这话真不假。空气中飘来一阵熟悉又陌生的香气——是桂皮混着骨汤的浓郁,还带着一丝酸笋特有的发酵味。这味道像根看不见的线,牵引着我绕过新建的候车大楼,往车站侧面走去。果然,在两栋旧楼之间,藏着条不起眼的小道,宽不过两米,青石板路面被磨得发亮。
巷子深处,几家小店挨挤在一起。老板娘正往滚烫的汤锅里下米粉,动作熟练得像在跳舞。“来了?”她头也不抬,仿佛早就料到我会在这个时间出现。我应了一声,在矮塑料凳上坐下。这种地方,你都不需要看菜单。
等粉的工夫,我环顾四周。这条巷子少说也有叁四十年了,墙上的水渍勾勒出时光的形状。对面五金店的老师傅在修理老式收音机,叮叮当当的敲打声和锅铲碰撞声混在一起,竟出奇地和谐。这里和百米外的现代化车站像是两个世界——没有急匆匆的旅客,只有慢悠悠的生活。
“你的切粉。”老板娘把海碗放在我面前,汤色清澈,配料堆得冒尖。尝了一口,那味道怎么说呢……不是大饭店的精致,而是有种说不出的妥帖。酸豆角的脆、花生的香、肉片的嫩,在骨头汤的调和下完美融合。吃到一半,额头已经微微冒汗。
隔壁桌的大爷看我吃得香,笑眯眯地搭话:“这条凭祥站旁巷弄寻踪,可是老站工的私藏地图。”他说话带着浓重的本地口音,“六十年代建站时,我就在这儿扛包。那会儿下工的工人,都爱来这儿喝两杯。”他指了指巷子深处,“原来这儿有七八家摊子,现在只剩叁家喽。”
我顺着他指的方向看去,确实有几间铺面关着门,卷帘门上落着锁。但开着的几家,生意都还不错。除了我这碗粉,还有卖糍粑的、修补衣服的,甚至有个书店,里面堆满了泛黄的旧书。
“城市发展快啊。”大爷抿了口米酒,“新车站修好后,很多人觉得这种小巷该拆了。但我们这些老街坊不答应,你说是吧,阿梅?”老板娘在灶台前回头笑了笑:“拆了,那些老客人上哪儿找这个味道去?”
这话让我想起很多事。现在到处都在建高铁站,光鲜亮丽,却总觉得少了点什么。
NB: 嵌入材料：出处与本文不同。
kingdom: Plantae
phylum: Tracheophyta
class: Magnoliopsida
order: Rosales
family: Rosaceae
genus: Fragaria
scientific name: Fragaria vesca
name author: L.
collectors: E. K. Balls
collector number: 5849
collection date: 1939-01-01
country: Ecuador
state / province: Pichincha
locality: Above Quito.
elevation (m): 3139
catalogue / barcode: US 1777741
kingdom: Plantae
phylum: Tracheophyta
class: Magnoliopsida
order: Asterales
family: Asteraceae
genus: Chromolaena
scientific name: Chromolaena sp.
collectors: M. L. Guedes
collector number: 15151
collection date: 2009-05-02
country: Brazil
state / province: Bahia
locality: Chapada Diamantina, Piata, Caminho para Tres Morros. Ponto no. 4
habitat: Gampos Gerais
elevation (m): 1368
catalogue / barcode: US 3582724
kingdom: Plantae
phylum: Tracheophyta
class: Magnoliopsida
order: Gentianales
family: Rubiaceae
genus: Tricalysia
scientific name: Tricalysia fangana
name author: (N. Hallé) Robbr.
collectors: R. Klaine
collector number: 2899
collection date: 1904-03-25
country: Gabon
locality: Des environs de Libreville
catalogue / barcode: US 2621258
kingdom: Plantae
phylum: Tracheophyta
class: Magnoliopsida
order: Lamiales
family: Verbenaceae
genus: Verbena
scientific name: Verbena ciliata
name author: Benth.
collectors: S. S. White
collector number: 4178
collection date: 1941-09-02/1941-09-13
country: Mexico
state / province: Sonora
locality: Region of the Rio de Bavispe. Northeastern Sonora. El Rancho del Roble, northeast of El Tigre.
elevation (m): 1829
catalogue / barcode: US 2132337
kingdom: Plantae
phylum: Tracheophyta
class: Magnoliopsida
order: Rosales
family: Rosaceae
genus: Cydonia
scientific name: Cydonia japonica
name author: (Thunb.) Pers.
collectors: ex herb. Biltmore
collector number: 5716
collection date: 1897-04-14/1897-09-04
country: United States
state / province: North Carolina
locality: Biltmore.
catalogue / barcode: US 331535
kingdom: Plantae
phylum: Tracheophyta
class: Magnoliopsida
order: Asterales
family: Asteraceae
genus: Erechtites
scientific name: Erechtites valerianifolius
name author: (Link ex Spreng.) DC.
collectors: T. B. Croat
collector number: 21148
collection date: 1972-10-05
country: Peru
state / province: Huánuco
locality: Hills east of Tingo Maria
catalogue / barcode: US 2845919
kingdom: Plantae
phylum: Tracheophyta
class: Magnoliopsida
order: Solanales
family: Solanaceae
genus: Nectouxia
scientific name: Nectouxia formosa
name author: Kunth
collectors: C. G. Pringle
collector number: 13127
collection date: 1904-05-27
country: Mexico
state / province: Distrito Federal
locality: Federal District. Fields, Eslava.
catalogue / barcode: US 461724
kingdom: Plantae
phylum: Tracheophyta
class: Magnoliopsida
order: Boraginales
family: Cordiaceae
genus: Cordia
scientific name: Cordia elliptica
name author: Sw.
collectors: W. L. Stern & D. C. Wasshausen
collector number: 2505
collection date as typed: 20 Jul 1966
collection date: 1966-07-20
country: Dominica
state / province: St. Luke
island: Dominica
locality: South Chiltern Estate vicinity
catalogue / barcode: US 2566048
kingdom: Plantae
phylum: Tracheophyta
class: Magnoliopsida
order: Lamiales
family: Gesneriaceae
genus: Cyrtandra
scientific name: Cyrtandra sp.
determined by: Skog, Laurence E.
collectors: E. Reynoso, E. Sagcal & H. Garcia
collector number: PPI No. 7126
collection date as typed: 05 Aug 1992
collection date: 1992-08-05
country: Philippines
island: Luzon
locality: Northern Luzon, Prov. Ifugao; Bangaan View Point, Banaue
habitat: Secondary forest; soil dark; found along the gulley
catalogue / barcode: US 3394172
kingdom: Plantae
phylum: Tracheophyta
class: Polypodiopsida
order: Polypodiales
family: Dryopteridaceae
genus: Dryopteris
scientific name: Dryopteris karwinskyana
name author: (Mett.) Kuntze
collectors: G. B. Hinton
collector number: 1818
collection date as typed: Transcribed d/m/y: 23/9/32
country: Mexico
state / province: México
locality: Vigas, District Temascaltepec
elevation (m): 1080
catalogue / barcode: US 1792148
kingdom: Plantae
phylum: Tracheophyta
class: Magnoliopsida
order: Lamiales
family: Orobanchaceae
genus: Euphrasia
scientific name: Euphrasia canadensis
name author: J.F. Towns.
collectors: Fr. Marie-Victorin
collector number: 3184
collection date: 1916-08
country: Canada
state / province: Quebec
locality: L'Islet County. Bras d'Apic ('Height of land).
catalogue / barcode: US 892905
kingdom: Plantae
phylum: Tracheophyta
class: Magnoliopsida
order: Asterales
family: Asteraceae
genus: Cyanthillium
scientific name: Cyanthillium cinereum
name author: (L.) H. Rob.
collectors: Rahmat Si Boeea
也许少的,就是这种拐个弯就能遇见的烟火气。不需要扫码点单,不用听机械的“欢迎光临”,老板娘记得熟客的口味,邻居路过会聊上几句家常。
我又要了份越南春卷,皮薄如纸,裹着新鲜的薄荷和虾仁。老板娘说配方是她外婆传下来的,毕竟凭祥离边境近,饮食也带着异域风情。正吃着,几个刚下班的铁路职工走进来,不用点单,老板娘已经开始准备他们的例牌。
“这条凭祥那里有站小巷,像个时间的避风港。”其中一位老师傅坐下后对我说,“我在这条线上跑了二十年,每次出车回来,第一站必定是这儿。味道没变过,人情味也没变过。”
夕阳西斜,巷子里的光线变得柔和。我结账时,老板娘递过来一包用油纸包好的绿豆糕:“带给家人尝尝,自家做的。”走出巷口回头望,炊烟袅袅升起,飘过老房的屋顶,与新车站的玻璃幕墙形成奇妙的对照。
摩托车司机还在广场上等客,见我出来,热情地招手。我摇摇头,慢慢步行离开。心里想着,或许每个车站都有这样不为人知的角落——它们不在地图上,却深深印在当地人的记忆里。下次路过凭祥站,我还要来这条小巷坐坐。不是为了寻找什么,只是想确认,有些东西还在,挺好。